Extracted entries: Begin

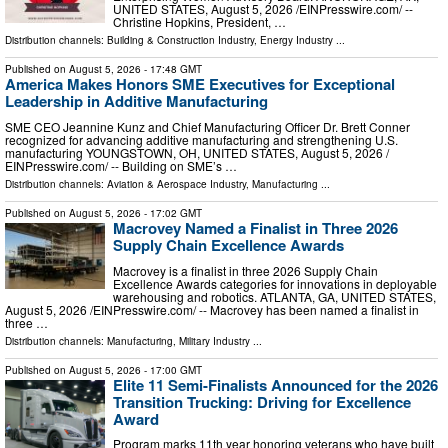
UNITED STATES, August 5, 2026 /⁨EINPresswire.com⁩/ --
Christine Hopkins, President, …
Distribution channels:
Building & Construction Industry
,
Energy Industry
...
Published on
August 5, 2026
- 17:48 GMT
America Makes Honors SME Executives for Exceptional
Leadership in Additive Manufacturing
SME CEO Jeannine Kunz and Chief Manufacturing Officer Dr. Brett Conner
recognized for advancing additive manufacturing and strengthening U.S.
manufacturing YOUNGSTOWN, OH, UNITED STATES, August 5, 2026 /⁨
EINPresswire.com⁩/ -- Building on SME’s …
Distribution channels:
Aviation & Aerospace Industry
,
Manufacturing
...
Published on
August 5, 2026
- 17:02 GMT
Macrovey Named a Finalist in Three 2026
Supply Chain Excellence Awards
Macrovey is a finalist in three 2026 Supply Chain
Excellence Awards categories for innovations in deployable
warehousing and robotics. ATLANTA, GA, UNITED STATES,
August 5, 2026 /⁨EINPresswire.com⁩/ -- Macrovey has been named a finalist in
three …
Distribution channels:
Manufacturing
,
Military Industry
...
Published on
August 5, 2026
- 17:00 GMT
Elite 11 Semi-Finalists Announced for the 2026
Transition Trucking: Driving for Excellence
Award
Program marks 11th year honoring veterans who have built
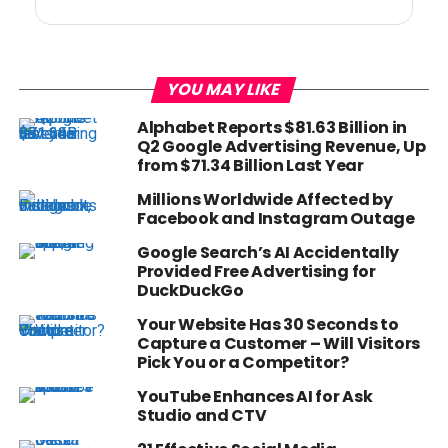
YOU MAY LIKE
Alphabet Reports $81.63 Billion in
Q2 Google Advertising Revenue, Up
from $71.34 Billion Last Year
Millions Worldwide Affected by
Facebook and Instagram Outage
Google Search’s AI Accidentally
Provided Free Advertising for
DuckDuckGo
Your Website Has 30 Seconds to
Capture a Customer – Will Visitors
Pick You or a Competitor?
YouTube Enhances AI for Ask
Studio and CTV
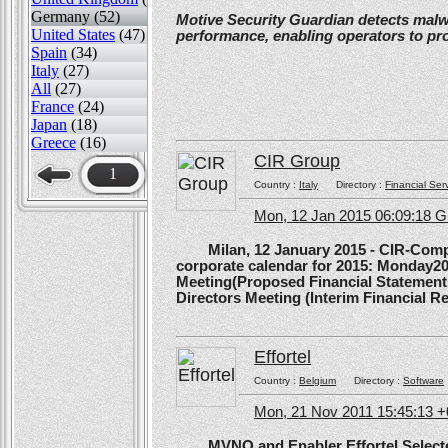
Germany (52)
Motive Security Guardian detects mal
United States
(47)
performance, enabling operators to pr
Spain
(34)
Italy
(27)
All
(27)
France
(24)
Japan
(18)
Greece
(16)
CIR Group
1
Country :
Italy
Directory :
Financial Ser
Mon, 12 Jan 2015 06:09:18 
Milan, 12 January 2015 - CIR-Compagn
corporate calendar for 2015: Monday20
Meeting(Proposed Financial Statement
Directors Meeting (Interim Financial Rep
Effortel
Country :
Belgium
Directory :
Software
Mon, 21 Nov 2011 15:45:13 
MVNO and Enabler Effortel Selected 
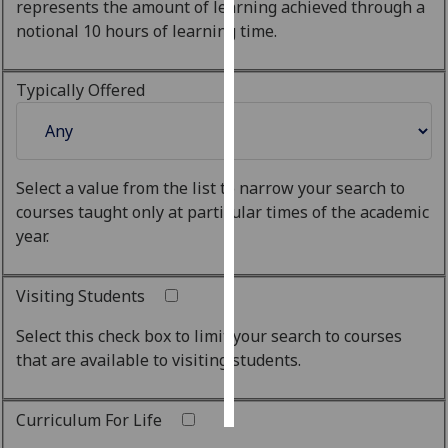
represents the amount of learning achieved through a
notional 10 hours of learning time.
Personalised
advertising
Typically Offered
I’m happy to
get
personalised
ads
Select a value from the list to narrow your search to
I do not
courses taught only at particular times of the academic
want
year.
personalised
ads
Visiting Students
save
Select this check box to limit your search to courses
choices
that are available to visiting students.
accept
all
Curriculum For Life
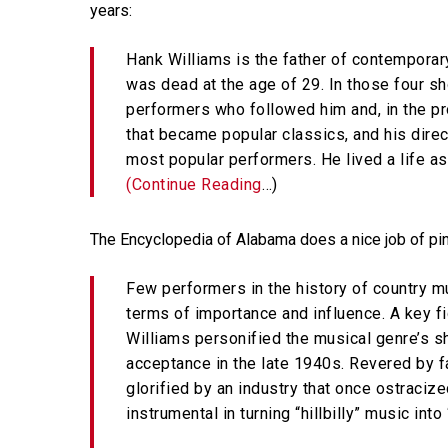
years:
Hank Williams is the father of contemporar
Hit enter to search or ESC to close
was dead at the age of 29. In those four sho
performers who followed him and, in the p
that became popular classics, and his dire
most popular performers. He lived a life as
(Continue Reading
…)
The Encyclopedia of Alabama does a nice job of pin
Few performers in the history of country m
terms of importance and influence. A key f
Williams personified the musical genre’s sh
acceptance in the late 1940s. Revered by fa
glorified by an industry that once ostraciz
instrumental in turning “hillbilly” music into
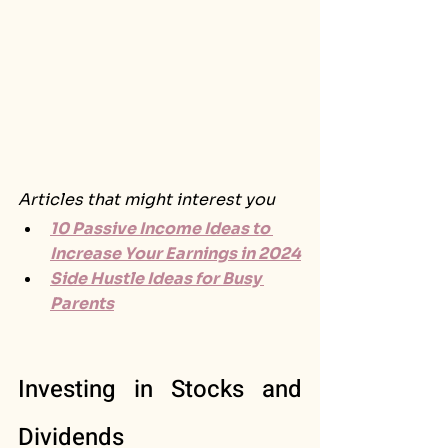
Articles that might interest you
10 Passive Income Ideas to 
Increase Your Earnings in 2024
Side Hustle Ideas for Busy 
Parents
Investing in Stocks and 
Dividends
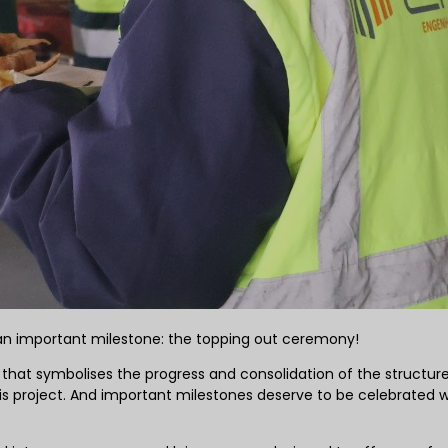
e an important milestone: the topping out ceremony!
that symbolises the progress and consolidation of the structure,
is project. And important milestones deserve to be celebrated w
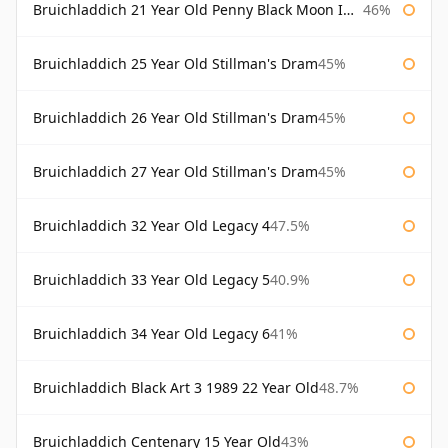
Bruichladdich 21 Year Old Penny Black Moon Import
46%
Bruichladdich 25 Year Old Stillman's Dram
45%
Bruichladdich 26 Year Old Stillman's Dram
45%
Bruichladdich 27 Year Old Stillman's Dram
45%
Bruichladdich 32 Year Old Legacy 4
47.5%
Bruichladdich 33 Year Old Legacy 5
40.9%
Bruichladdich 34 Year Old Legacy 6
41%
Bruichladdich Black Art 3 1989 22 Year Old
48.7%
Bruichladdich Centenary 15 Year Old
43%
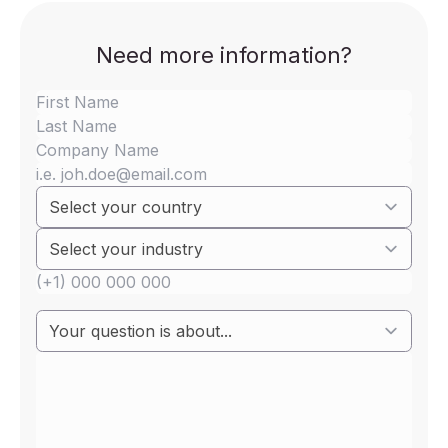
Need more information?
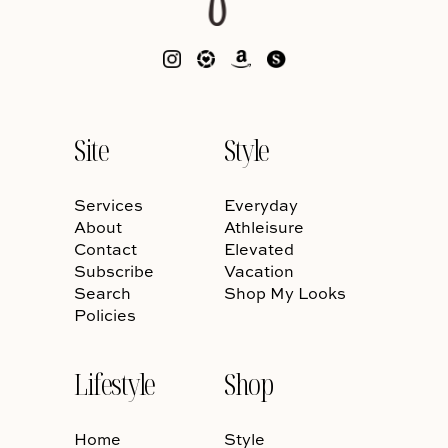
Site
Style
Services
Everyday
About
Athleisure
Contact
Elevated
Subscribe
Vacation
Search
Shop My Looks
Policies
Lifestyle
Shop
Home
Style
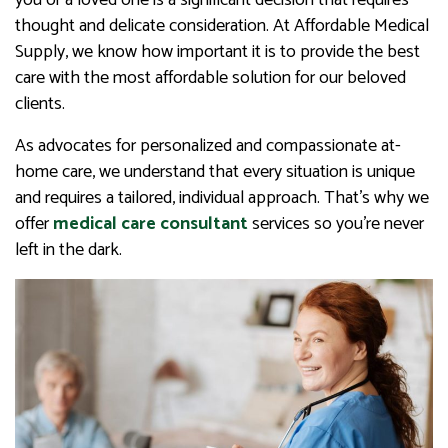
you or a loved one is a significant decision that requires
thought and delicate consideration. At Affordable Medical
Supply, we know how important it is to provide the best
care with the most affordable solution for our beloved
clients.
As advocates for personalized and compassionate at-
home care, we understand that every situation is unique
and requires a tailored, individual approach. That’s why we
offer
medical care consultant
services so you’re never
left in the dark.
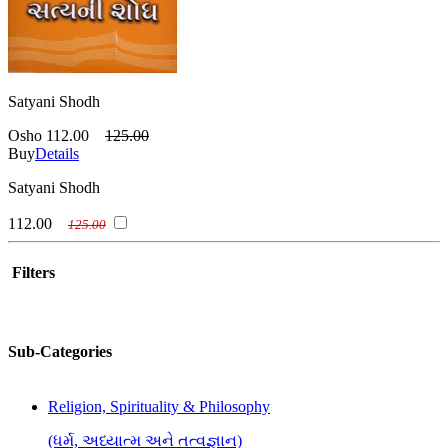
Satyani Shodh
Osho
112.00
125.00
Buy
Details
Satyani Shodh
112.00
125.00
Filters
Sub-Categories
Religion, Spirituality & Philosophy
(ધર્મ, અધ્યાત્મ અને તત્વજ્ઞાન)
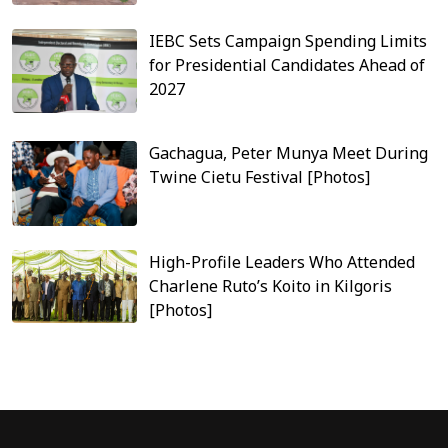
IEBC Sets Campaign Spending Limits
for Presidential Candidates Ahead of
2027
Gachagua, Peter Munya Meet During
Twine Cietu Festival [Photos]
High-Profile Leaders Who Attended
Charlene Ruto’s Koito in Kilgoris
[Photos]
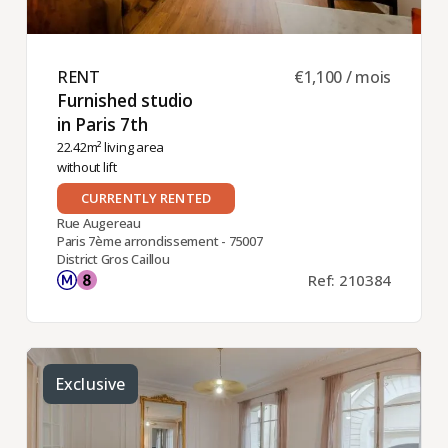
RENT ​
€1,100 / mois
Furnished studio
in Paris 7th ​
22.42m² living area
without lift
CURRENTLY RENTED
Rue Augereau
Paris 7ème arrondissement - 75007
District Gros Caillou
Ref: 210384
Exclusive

Extracted entries: End

= What is needed =
Identify every line in the entries above that contains the word "Dram", and copy each of those lines. Case counts.

= Written response =
Bruichladdich 25 Year Old Stillman's Dram
Bruichladdich 26 Year Old Stillman's Dram
Bruichladdich 27 Year Old Stillman's Dram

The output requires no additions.